MetLife was one of several companies designated under this process, and it sued in federal court to get the designation undone.
On March 30, Judge Rosemary Collyer of the US District Court for the District of Columbia, a George W. Bush appointee, ruled that the designation was arbitrary and capricious and must be lifted. MetLife's stock soared on the announcement. Then on Thursday the court finally released the text of the judge's reasoning, prompting an unusual fiery counter-statement from Treasury Secretary Jack Lew and vows to appeal the decision.
Treasury officials are reasonably confident that they will win the case in the end. Seven of the 11 judges on the relevant appeals court were appointed by Democrats, and the Supreme Court is split 4-4 and unlikely to reverse an appeals court. But Collyer's logic, if it holds, would dangerously undermine the main goals of post-crisis regulation of large nonbank entities.
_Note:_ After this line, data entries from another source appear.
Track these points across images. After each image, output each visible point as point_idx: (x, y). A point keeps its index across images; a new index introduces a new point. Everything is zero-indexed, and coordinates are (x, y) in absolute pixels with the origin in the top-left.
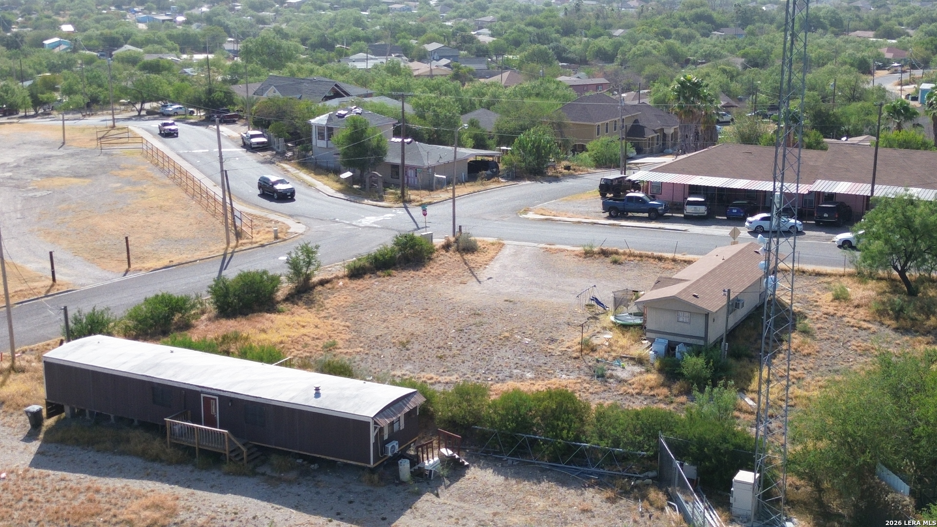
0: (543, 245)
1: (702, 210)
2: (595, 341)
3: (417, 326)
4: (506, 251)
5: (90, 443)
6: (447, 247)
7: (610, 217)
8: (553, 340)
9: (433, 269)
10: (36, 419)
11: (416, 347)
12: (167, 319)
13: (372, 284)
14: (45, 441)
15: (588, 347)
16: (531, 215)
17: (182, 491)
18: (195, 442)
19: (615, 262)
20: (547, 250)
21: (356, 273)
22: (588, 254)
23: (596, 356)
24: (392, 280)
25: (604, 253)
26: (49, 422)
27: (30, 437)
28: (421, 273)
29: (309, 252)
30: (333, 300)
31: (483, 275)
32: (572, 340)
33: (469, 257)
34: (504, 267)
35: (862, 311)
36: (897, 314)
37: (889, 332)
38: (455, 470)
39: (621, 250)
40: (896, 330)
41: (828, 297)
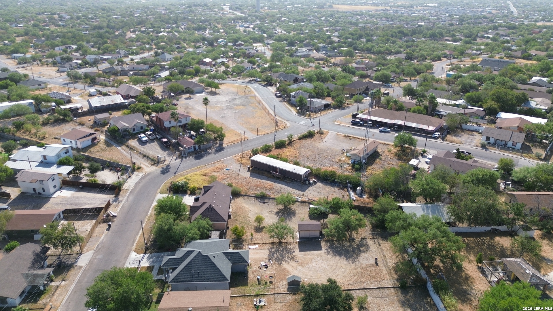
0: (337, 133)
1: (371, 125)
2: (342, 159)
3: (310, 153)
4: (329, 134)
5: (258, 173)
6: (317, 132)
7: (352, 125)
8: (334, 158)
9: (314, 138)
10: (249, 168)
11: (310, 158)
12: (268, 149)
13: (303, 141)
14: (251, 172)
15: (340, 160)
16: (336, 123)
17: (274, 183)
18: (275, 175)
19: (350, 139)
20: (338, 134)
21: (300, 139)
22: (345, 136)
23: (341, 162)
24: (307, 141)
25: (348, 136)
26: (251, 169)
27: (248, 171)
28: (312, 139)
29: (292, 136)
30: (296, 145)
31: (324, 140)
32: (337, 158)
33: (322, 135)
34: (328, 138)
35: (392, 155)
36: (398, 156)
37: (396, 159)
38: (315, 183)
39: (352, 136)
40: (397, 159)
41: (387, 150)
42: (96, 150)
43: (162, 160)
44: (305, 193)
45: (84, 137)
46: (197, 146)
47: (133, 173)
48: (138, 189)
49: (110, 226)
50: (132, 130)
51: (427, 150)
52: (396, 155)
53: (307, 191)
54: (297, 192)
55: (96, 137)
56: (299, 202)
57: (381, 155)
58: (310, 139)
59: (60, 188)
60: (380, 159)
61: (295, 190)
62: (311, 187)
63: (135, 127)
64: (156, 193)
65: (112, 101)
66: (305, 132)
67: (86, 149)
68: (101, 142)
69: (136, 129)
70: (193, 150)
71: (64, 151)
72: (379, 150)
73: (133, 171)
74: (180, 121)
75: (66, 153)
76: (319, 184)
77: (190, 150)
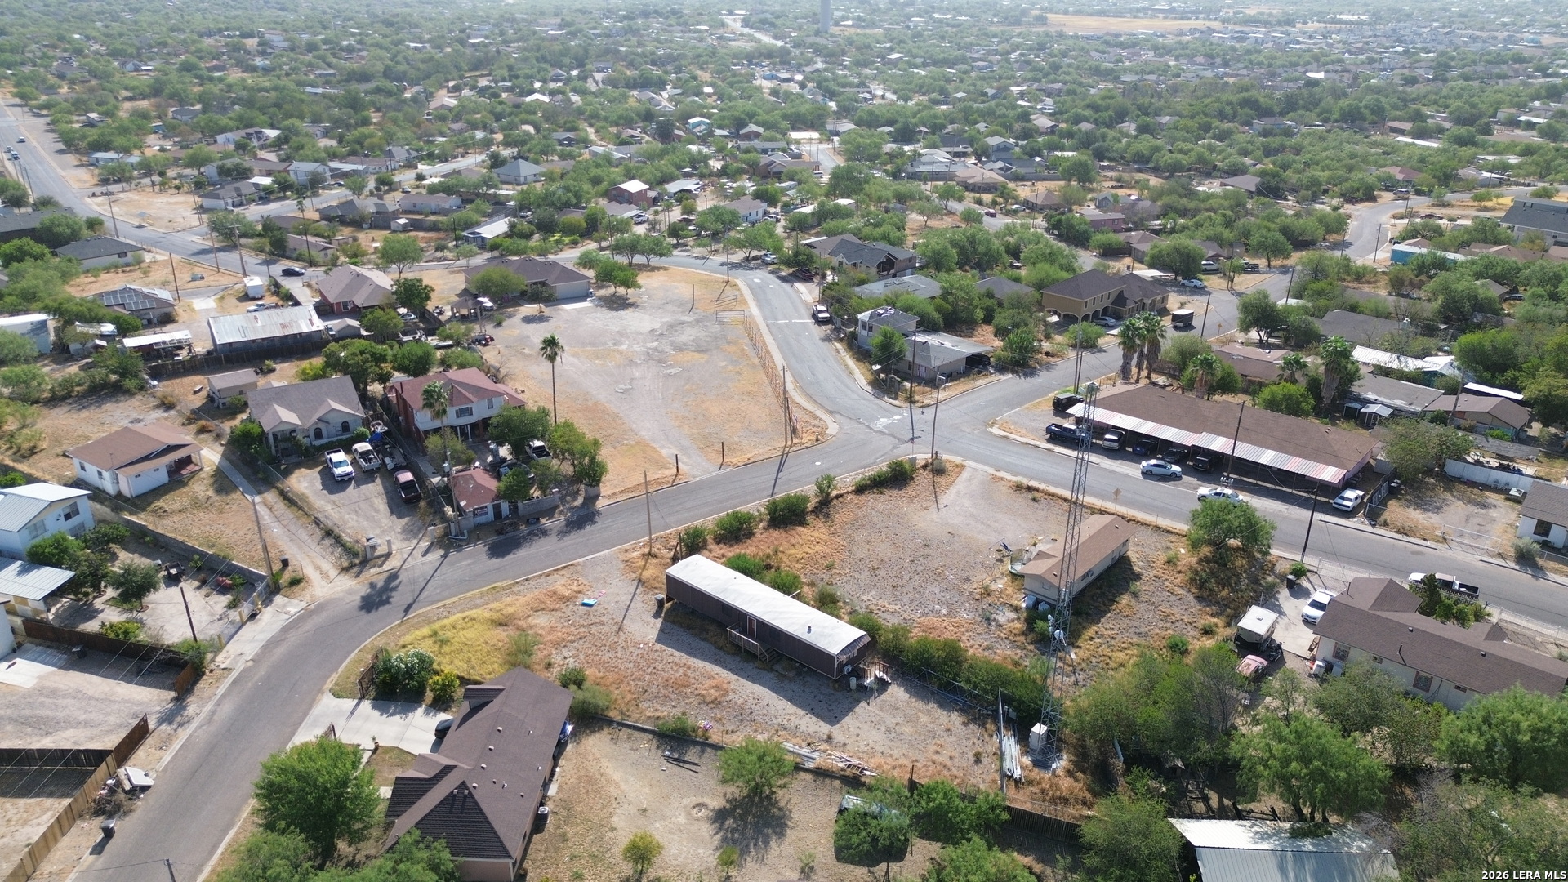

Treasury's case against Judge Collyer
The Treasury Department sees two big flaws in Collyer's reasoning.
First, she deemed it "arbitrary and capricious" for the FSOC to designate MetLife as systematically significant without identifying the likelihood of MetLife finding itself in distress. To the FSOC this completely misunderstands the purpose of designation.
Financial markets move quickly, and the regulatory process moves slowly — designation and designation-related litigation have played out on a calendar of years rather than months — so the FSOC cannot begin the designation process when problems become apparent. AIG was genuinely in perfectly sound financial shape 12 months before it went bust. There were mere months between its bad news earnings conference call at the end of the second quarter of 2008 and its intense liquidity crisis in September.
Second — and tellingly — Collyer charges that the FSOC failed to apply the standards of formal regulatory cost-benefit analysis to the designation. It is true that they didn't do this. They didn't do it because the statute does not require it, and financial reformers feel the cost-benefit analysis process is inappropriate to situations where the benefit is macroeconomic stability rather than injuries to a finite set of people or property. There is an ongoing legislative push by congressional Republicans and some moderate Democrats to change the law to require cost-benefit analysis, but this merely shows that the current law does not in fact call for this.
This is the big financial reform debate
Many pixels have been spilled over the argument between the dominant Obama/Clinton faction of the Democratic Party and the insurgent Warren/Sanders faction on the question of breaking up large financial institutions. This is a significant and interesting debate that echoes historic arguments between progressives and populists of about a century ago.
The question is essentially whether it's better to create a technocratically manageable finite problem set in which a small number of big institutions are stringently regulated, or if we should be more fundamentally suspicious of concentrated economic and political power and smash up the institutions into little ones that are less individually significant.
But the gap between these positions, while real, is small compared with the gap between either of them and the third view — summed by the impulse to apply cost-benefit scrutiny to prudential financial regulation — which is that no additional regulatory scrutiny is needed. This view, which dominates the Republican Party, holds that the crisis was somehow caused by federal affordable housing programs and the American economy has been crippled for years by excessive regulation of the financial sector.